The limited crossover power is even true in places that were bright spots for Democrats. Biden flipped longtime Republican stronghold Kent County, Michigan, which includes Grand Rapids, Gerald Ford’s hometown. But those gains were built more on the local electorate getting younger than any measurable surge of conservatives backing Biden.
Joe Farrington ran for Congress as a “working class Republican” and owns a bar in Lyons, Michigan, about 50 miles east of Grand Rapids, in Ionia County, where Trump won nearly two-thirds of the vote. During a candidates’ debate, he called Trump “somewhat of an idiot” — and finished fourth in a five-way primary race.
He says Biden is doing the right thing on infrastructure, social issues and the environment.
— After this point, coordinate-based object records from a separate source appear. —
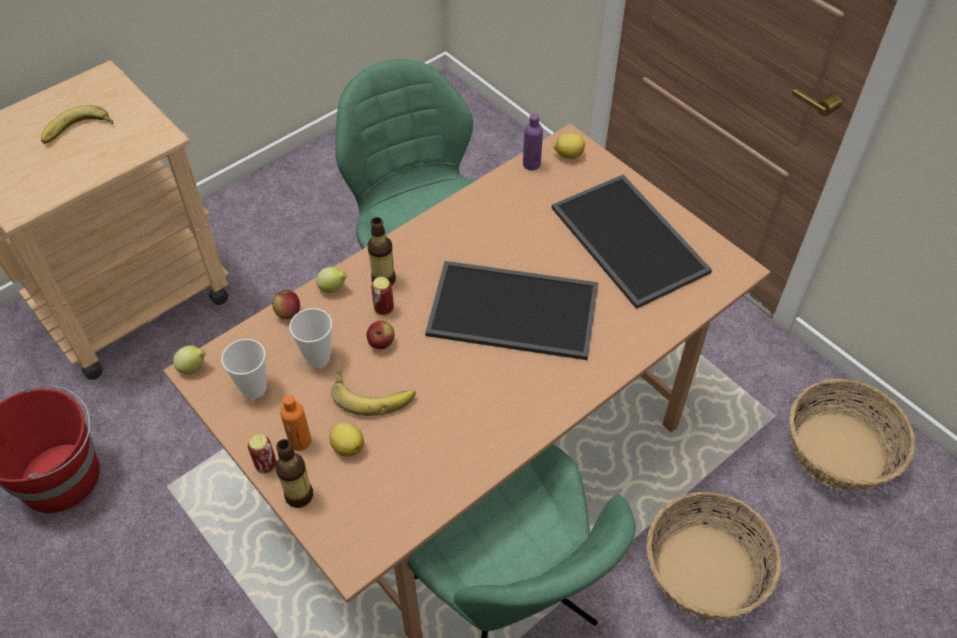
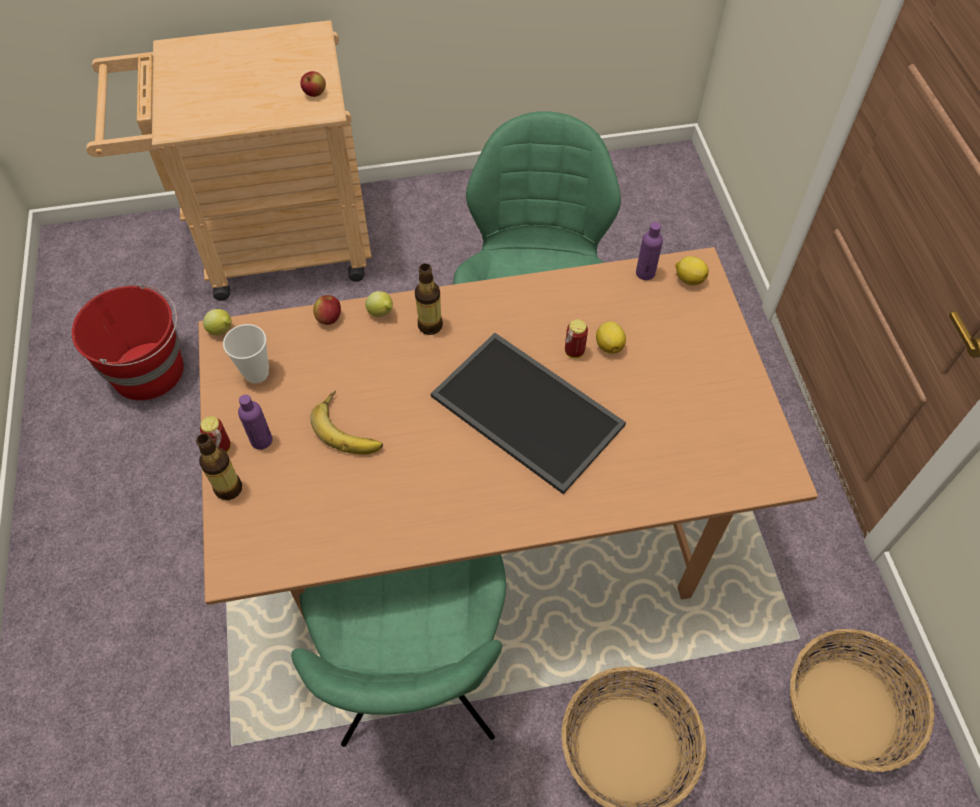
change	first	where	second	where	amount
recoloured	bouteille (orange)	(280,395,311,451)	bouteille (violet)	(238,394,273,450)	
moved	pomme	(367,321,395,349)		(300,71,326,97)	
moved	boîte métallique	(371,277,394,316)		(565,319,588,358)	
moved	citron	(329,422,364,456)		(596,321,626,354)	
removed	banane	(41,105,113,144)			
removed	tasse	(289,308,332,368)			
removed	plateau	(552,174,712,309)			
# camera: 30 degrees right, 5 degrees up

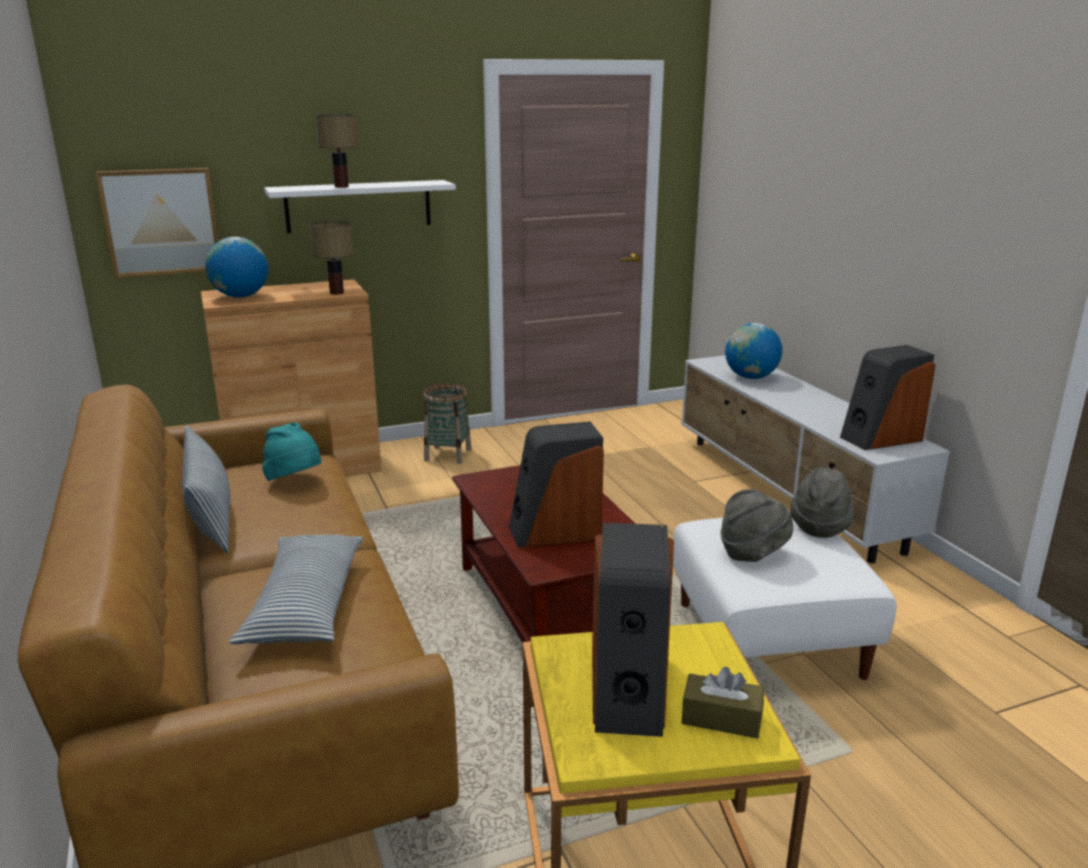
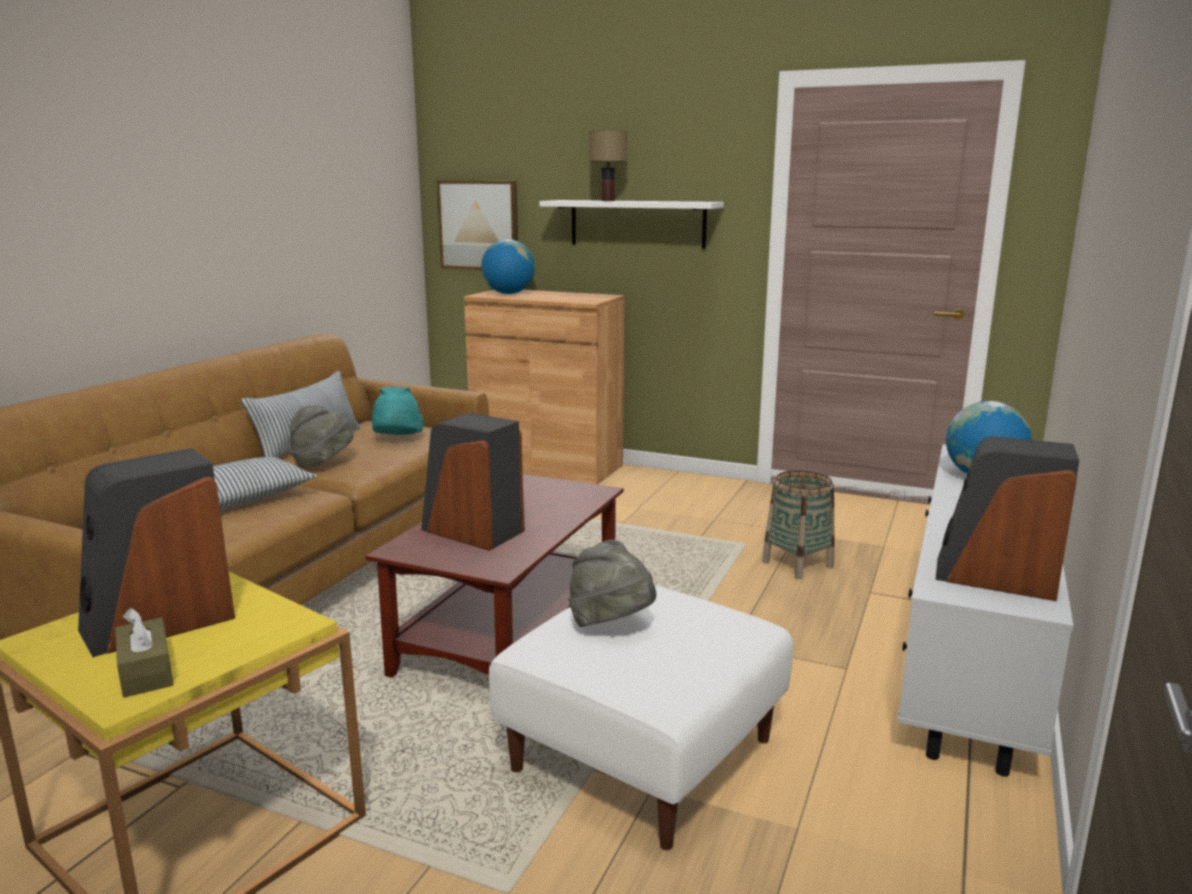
change	first	where	second	where	amount
moved	chapeau (gris)	(790,468,854,538)		(290,406,353,468)	
moved	panier	(424,384,472,464)		(762,470,835,579)	
removed	lampe de table	(310,221,354,295)			
# camera: 45 degrees right, 5 degrees down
Still, Farrington said he’ll remain loyal to the Republican Party — even if he runs for Congress again in 2022 in opposition to much of what it stands for. “We need to change it from within,” he says.
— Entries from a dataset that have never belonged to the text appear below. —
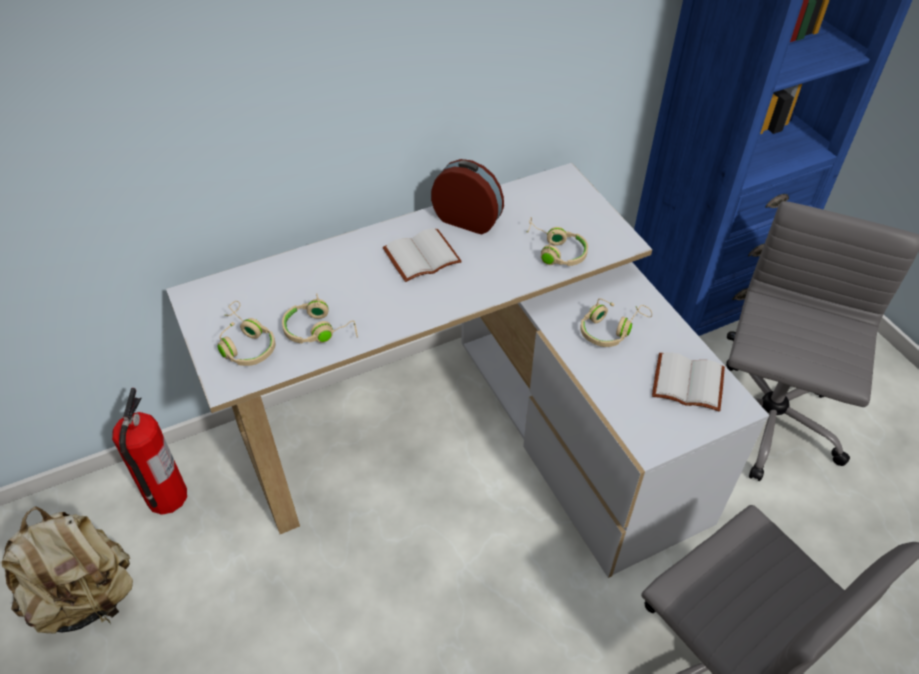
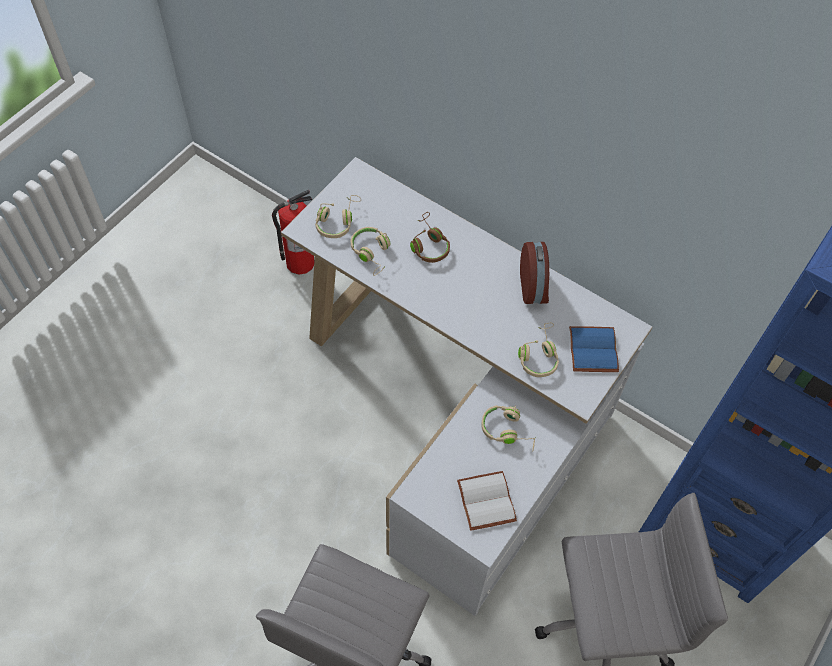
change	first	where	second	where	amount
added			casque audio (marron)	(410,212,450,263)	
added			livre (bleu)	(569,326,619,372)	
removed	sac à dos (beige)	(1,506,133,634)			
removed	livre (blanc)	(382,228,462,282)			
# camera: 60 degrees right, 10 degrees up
Scott Carey, former general counsel of the Tennessee Republican Party, wrote an op-ed in October saying he was voting for Biden. He’s been mostly satisfied so far — but not about to become a born-again Democrat. He worries about tax increases and government overreach.
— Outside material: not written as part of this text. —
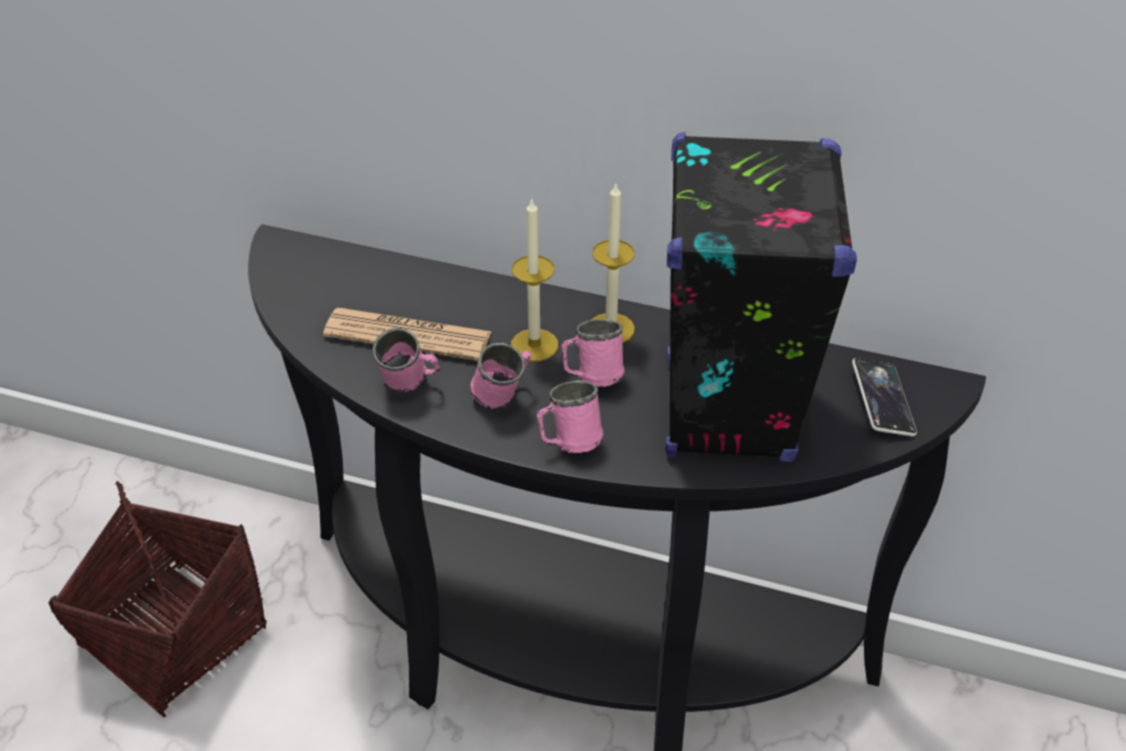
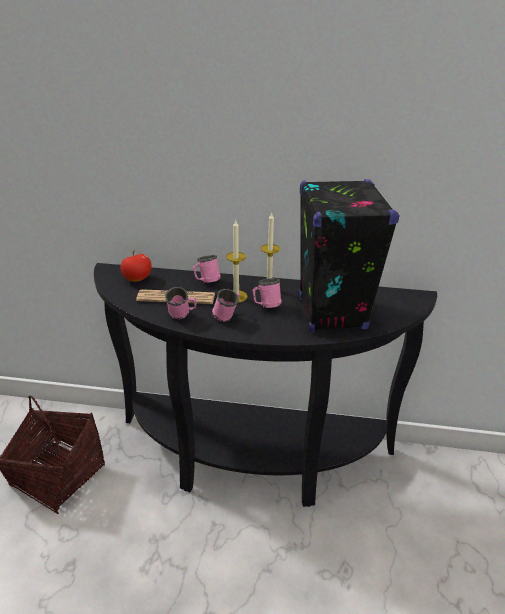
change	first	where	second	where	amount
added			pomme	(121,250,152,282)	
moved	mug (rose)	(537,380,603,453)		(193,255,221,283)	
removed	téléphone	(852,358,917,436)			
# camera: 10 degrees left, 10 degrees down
“I don’t see myself becoming a big Harris, or certainly a Bernie fan or anything like that,” Carey said of Vice President Kamala Harris and liberal Sen. Bernie Sanders. If Biden decides not to seek a second term in 2024, Carey said, he’d be more excited about Republicans, including “some governors I’ve never even heard of who would step up post-Trump and bring us back to sound governing policies.”